Believe it or not, speed doesn’t tell the whole story, unless you’re able to bill the cost directly to your customer – in that case, go straight for that 16-A100 instance. :)

You’re probably more interested in value however – that is, hashes per dollar. This is computed based on the speed and price per hour, resulting in hash per dollar value. For each card, I computed the median relative performance across all of the hashes in the default hashcat benchmark.

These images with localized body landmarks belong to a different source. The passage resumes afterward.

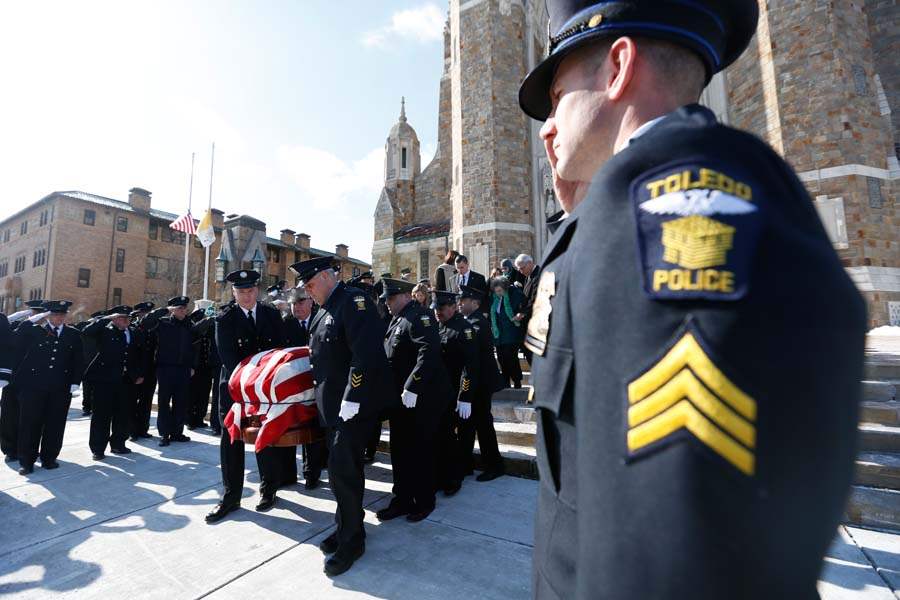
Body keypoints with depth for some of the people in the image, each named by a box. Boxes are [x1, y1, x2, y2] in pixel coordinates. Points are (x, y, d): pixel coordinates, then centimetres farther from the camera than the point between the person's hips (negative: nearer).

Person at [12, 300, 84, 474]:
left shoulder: (74, 334, 7)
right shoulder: (34, 331, 6)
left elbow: (78, 361, 7)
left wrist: (75, 382, 1)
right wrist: (29, 321, -8)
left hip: (61, 388, 1)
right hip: (33, 386, -1)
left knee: (55, 425, 7)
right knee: (30, 424, 6)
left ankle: (49, 458, 21)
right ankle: (26, 461, 18)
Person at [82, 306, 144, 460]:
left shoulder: (133, 333, 11)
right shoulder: (104, 331, -2)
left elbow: (138, 355, 15)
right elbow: (86, 333, -22)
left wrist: (140, 374, 11)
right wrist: (106, 318, -19)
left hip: (126, 381, 5)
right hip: (105, 380, -4)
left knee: (124, 415, 11)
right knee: (102, 415, 3)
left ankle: (118, 444, 25)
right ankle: (98, 449, 15)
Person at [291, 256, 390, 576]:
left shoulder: (354, 300, -15)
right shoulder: (324, 310, 14)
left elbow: (366, 354, -24)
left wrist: (351, 400, -23)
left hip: (354, 403, -9)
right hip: (332, 404, 9)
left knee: (342, 468, -3)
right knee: (341, 467, 17)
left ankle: (352, 540, 17)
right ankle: (346, 527, 35)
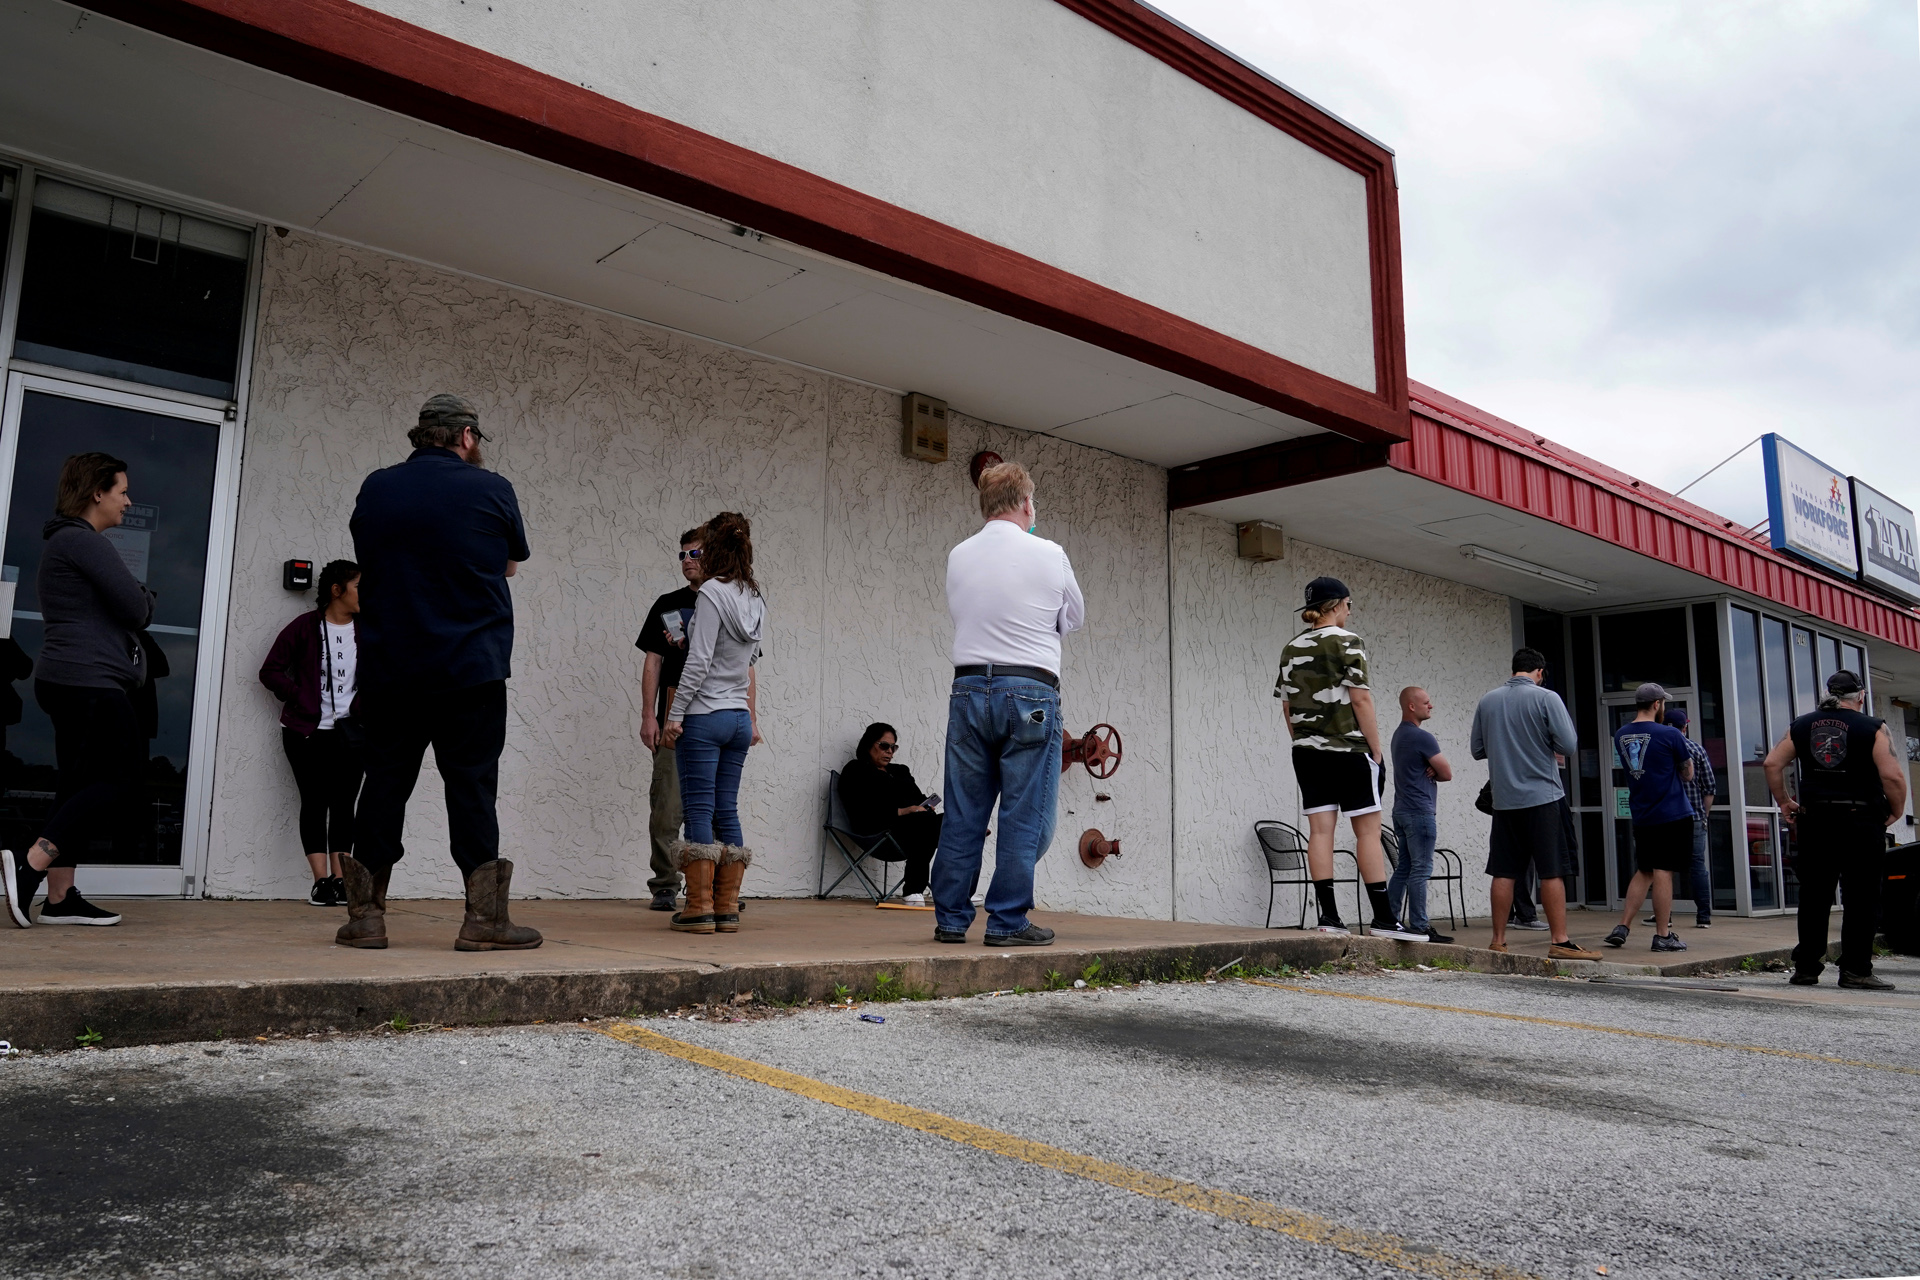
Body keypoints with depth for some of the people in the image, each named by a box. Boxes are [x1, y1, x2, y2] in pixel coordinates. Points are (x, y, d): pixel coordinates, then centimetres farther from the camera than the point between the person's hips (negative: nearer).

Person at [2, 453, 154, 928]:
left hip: (67, 681, 11)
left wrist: (136, 601, 5)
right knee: (121, 783, -11)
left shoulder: (63, 542, 25)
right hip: (91, 681, -11)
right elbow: (136, 610, -15)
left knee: (80, 786, 8)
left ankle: (60, 897, 7)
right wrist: (144, 599, 7)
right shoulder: (84, 540, -10)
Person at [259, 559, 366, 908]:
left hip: (352, 734, 3)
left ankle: (340, 880, 3)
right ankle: (321, 881, -2)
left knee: (344, 804, 1)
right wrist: (299, 698, -7)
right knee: (315, 803, -3)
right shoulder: (305, 627, -1)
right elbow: (271, 670, 1)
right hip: (308, 732, -2)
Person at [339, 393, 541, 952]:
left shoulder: (375, 488, 6)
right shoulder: (489, 490, -4)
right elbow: (510, 564, 11)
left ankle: (365, 915, 11)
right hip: (471, 670, -3)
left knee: (384, 785, 9)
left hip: (388, 670, 3)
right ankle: (483, 917, 0)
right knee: (471, 788, -1)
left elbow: (369, 563, 18)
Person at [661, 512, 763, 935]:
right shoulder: (755, 600, 12)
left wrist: (675, 714, -12)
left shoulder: (712, 592, -11)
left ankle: (700, 907, -2)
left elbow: (699, 662, -15)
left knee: (699, 810, -3)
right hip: (739, 717, 7)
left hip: (704, 716, -7)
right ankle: (728, 908, 11)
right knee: (727, 811, 9)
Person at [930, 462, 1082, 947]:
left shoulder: (958, 557, 6)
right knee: (1025, 816, 2)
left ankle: (950, 918, 13)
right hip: (1030, 693, -4)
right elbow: (1074, 618, 11)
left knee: (963, 815, 9)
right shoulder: (1049, 555, -3)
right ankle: (1007, 921, 3)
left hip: (969, 688, 4)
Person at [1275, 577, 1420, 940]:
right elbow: (1360, 698, -12)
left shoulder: (1291, 648, 12)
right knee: (1368, 831, -1)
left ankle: (1328, 915, 2)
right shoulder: (1348, 642, -7)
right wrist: (1376, 750, -8)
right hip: (1348, 749, -6)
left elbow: (1288, 707, 13)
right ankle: (1383, 918, 0)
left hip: (1307, 751, 6)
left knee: (1320, 831, 3)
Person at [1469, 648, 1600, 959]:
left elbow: (1476, 749, 12)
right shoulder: (1546, 698, -7)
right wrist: (1543, 742, 10)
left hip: (1503, 799, 4)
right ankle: (1560, 941, 1)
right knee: (1552, 872, 0)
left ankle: (1498, 941, 10)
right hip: (1541, 796, -4)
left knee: (1503, 872, 7)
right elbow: (1569, 747, -10)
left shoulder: (1487, 701, 6)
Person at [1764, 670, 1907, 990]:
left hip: (1813, 820, 4)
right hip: (1861, 822, -4)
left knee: (1813, 897, 8)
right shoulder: (1873, 729, -4)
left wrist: (1783, 802, 12)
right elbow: (1892, 775, -13)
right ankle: (1855, 970, 3)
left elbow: (1771, 763, 3)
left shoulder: (1801, 726, 8)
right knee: (1861, 899, 3)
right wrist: (1896, 811, 2)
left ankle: (1806, 969, 10)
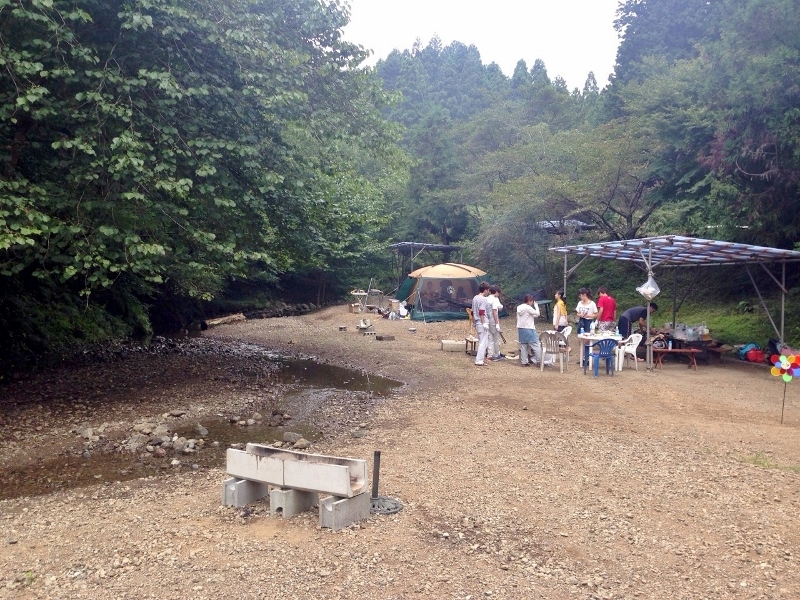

I then divided performance by price per hour, then normalized these values again.

Relative Value

Relative value is the mean speed per cost, in terms of the K80.

CardPerformancePriceValue
nvidia-tesla-k80100.0$0.451.00
nvidia-tesla-p100519.0$1.461.60
nvidia-tesla-p4286.6$0.602.15
nvidia-tesla-v1001002.5$2.481.82
nvidia-tesla-t4356.7$0.354.59
nvidia-tesla-a1001341.5$2.932.06

Though the NVIDIA T4 is nowhere near the fastest, it is the most efficient in terms of cost, primarily due to its very low $0.35/hr pricing. (At the time of writing.) If you have a particular hash to focus on, you may want to consider doing the math for that hash type, but the relative performances seem to have the same trend. It’s actually a great value.